**SEITENAUSZUG:**
___
Burkhard Birke: Die Stasiakten über den früheren Bundeskanzler Helmut Kohl bleiben weitgehend unter Verschluss. Das Bundesverwaltungsgericht in Leipzig änderte damit zum Teil ein Urteil des Berliner Verwaltungsgerichtes, das grundsätzlich eine Herausgabe von Unterlagen über den Altbundeskanzler erlaubt hatte. "Nur zu Forschungszwecken" dürften Unterlagen mit personenbezogener Information herausgegeben werden und an die Presse nur mit Einwilligung der betroffenen Personen, so im Kern die Entscheidung gestern. In den Informationen am Morgen begrüße ich nun Friedrich Schorlemmer, Friedensaktivist seinerzeit in der DDR und heute Studienleiter an der Evangelischen Akademie in Wittenberg. Schönen guten Morgen.

Moderation: Burkhard Birke | 24.06.2004
    Friedrich Schorlemmer: Guten Morgen.

    Birke: Herr Schorlemmer, war das ein Sieg der Vernunft und/oder Helmut Kohls?

    Schorlemmer: Ich hoffe, ein Sieg des Rechtsstaates, dass Artikel zehn und dreizehn des Grundgesetzes gelten und dass wir dies auch nicht bei den Stasiakten aufheben sollten und vor allen Dingen, finde ich, dass damit ein Riegel jenem Stasi-Voyeurismus vorgeschoben wurde, der an einer politischen Instrumentalisierung oder an einer skandalträchtigen Bekanntgabe interessiert ist und nicht an Aufklärung. Es geht weiter um quellenkritische Analyse dieser Hinterlassenschaften, aber nicht darum, mit diesem Material das Persönlichkeitsrecht von Menschen in Frage zu stellen, denn das Einsichtsrecht für Bespitzelte, die Aufklärung über die Machenschaften der Stasi, die Offenlegung des Spitzelsystems und der Spitzel oder die Rehabilitierung von Opfern, all das ist nicht in Frage gestellt. Insofern finde ich die Aufregung über dieses Urteil, dass damit also irgendwie die Arbeit der Behörde, die ihre Arbeit insgesamt sorgsam macht, in Frage gestellt sei, ganz überflüssig.
___
**DATENTEIL:**
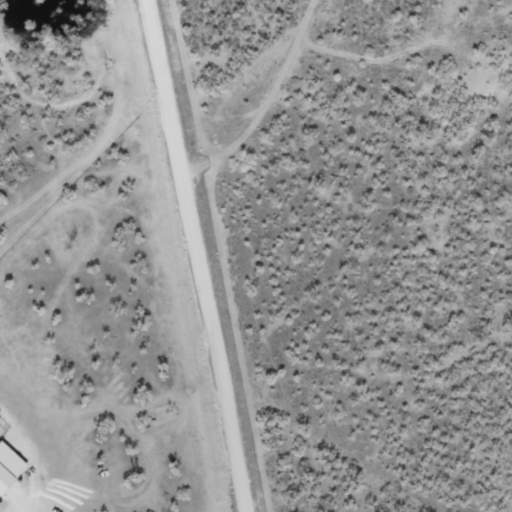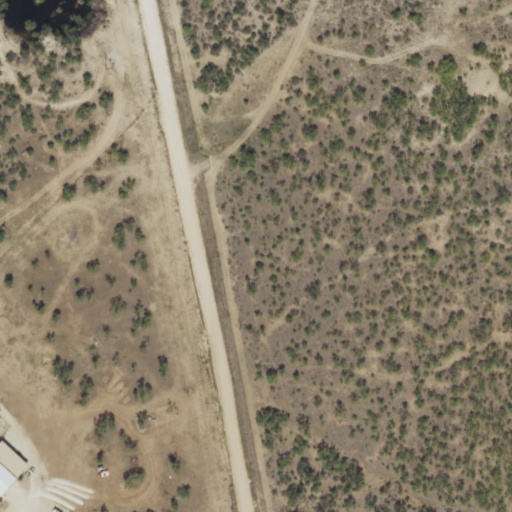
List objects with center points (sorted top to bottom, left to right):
road: (209, 37)
road: (212, 258)
building: (8, 465)
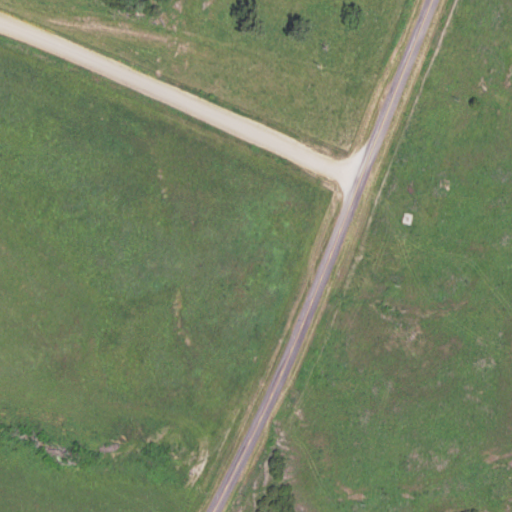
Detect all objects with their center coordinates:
road: (179, 119)
road: (324, 258)
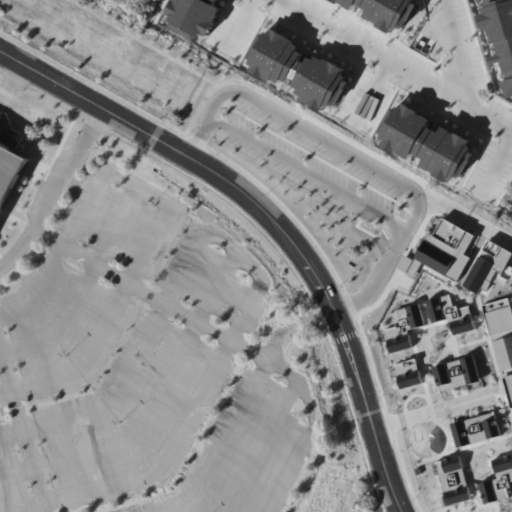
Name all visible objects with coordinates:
road: (236, 24)
road: (461, 52)
road: (397, 63)
road: (93, 83)
road: (208, 119)
road: (93, 124)
road: (324, 140)
road: (196, 141)
building: (9, 169)
building: (10, 171)
road: (312, 174)
road: (140, 185)
road: (54, 192)
road: (1, 195)
road: (223, 199)
road: (285, 209)
road: (461, 214)
road: (12, 218)
road: (272, 220)
building: (440, 252)
building: (441, 252)
road: (240, 256)
road: (59, 257)
road: (388, 260)
building: (487, 267)
road: (84, 287)
road: (350, 304)
building: (450, 314)
building: (450, 314)
building: (498, 316)
road: (191, 317)
road: (317, 317)
building: (405, 321)
road: (295, 327)
building: (403, 328)
road: (104, 329)
building: (500, 335)
building: (399, 344)
building: (503, 352)
road: (371, 363)
building: (405, 367)
road: (131, 368)
building: (456, 373)
building: (407, 374)
building: (455, 374)
building: (409, 380)
building: (508, 388)
road: (152, 407)
road: (416, 416)
road: (352, 422)
road: (388, 422)
road: (385, 424)
road: (24, 429)
building: (474, 429)
building: (475, 429)
road: (223, 443)
road: (175, 444)
road: (264, 445)
road: (289, 471)
building: (417, 471)
road: (403, 474)
building: (498, 479)
building: (453, 480)
building: (453, 480)
building: (498, 481)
___
**ANFORDERUNGEN:**
[1] Überarbeiten Sie im Interview mit Friedrich Schorlemmer den Abschnitt, der mit den Worten „Moderation: Burkhard Birke“ beginnt und mit „und/oder Helmut Kohls?“ endet, und ersetzen Sie darin „Vernunft“ durch „Gerechtigkeit“.
[2] Beantworten Sie anhand des Interviews mit Friedrich Schorlemmer die folgenden Fragen:
(a) Welches Gericht änderte das Urteil des Berliner Verwaltungsgerichtes zum Teil?
(b) An welcher Einrichtung ist Friedrich Schorlemmer heute Studienleiter?
(c) Welche Artikel des Grundgesetzes nennt Schorlemmer in seiner Antwort?
[3] Schreiben Sie das Interview mit Friedrich Schorlemmer nach dem letzten abgedruckten Satz weiter.
Die Datensätze werden für die Bearbeitung nicht benötigt.

**LÖSUNGEN DER AUFGABEN:**
[1]
Moderation: Burkhard Birke | 24.06.2004
    Friedrich Schorlemmer: Guten Morgen.

    Birke: Herr Schorlemmer, war das ein Sieg der Gerechtigkeit und/oder Helmut Kohls?

[2]
(a) Das Bundesverwaltungsgericht in Leipzig.
(b) An der Evangelischen Akademie in Wittenberg.
(c) Artikel zehn und dreizehn.

[3]
    Birke: Aber, durch die Abhörmaßnahmen oder Spionage erworbenen Informationen müssen jetzt unter Verschluss bleiben. Das behindert doch eigentlich die Aufarbeitung, wenn nur Historiker da Zugang haben. Wie sollen denn dann die Ergebnisse publiziert werden, wenn die Presse diese Ergebnisse letztendlich nicht an die Öffentlichkeit bringen darf?

    Schorlemmer: Es geht doch darum, ob wir den Stasi-Akten erlauben, sie zu behandeln wie andere normale Materialien und ob nicht der Bespitzelte, man sagt dazu auch Opfer - finde ich ein bisschen groß den Begriff dafür - aber, ob der Bespitzelte nicht das Recht behalten kann, darüber zu entscheiden, ob das Material, das gegen ihn gesammelt wurde und zwar unter Umgehung des für uns geltenden Rechtes, öffentlich gemacht wird. Ich finde, dass solches kontaminiertes Material für den Rechtsstaat erstens sehr problematisch ist und zweitens, dass das, was da gesammelt wurde unter Umgehung eben rechtsstaatlicher Prinzipien jetzt nicht zur Quelle gemacht werden kann, schon gar nicht im politischen Kampf.

    Birke: Herr Schorlemmer, befürchten Sie nicht, dass nun auch SED-Funktionäre davon profitieren?

    Schorlemmer: Nein, sie sind ja in diesem Sinne nicht Bespitzelte und Opfer. Sofern aber auch SED-Funktionäre von ihrem eigenen Apparat bespitzelt wurden, müssen sie, wenn denn alle Bürger gleiches Recht haben, von diesem Recht Gebrauch machen können. Das ist hart, auch in Sachen Kohl ist es etwas hart, weil es einen bitteren Beigeschmack behält, weil er ein Westdeutscher ist, ein prominenter Westdeutscher, bei Ostdeutschen hat das bisher so nicht gegolten und dass er den Eindruck erweckt, er habe etwas zu verschweigen im Zusammenhang mit seinem Schweigen, seinem Ehrenwort über Spenden. Das hat einen bitteren Beigeschmack, aber ich finde es keine Lex Kohl, hier geht es nicht um Helmut Kohl, hier geht es um die Grundprinzipien des Rechtsstaates. Ich finde es wunderbar, dass der Große Lauschangriff gestoppt worden ist durch das Verfassungsgericht und dass jetzt auch hier eine Klarstellung erfolgt, es betrifft aus meiner Sicht nicht Helmut Kohl sondern alle, die da in Frage stehen.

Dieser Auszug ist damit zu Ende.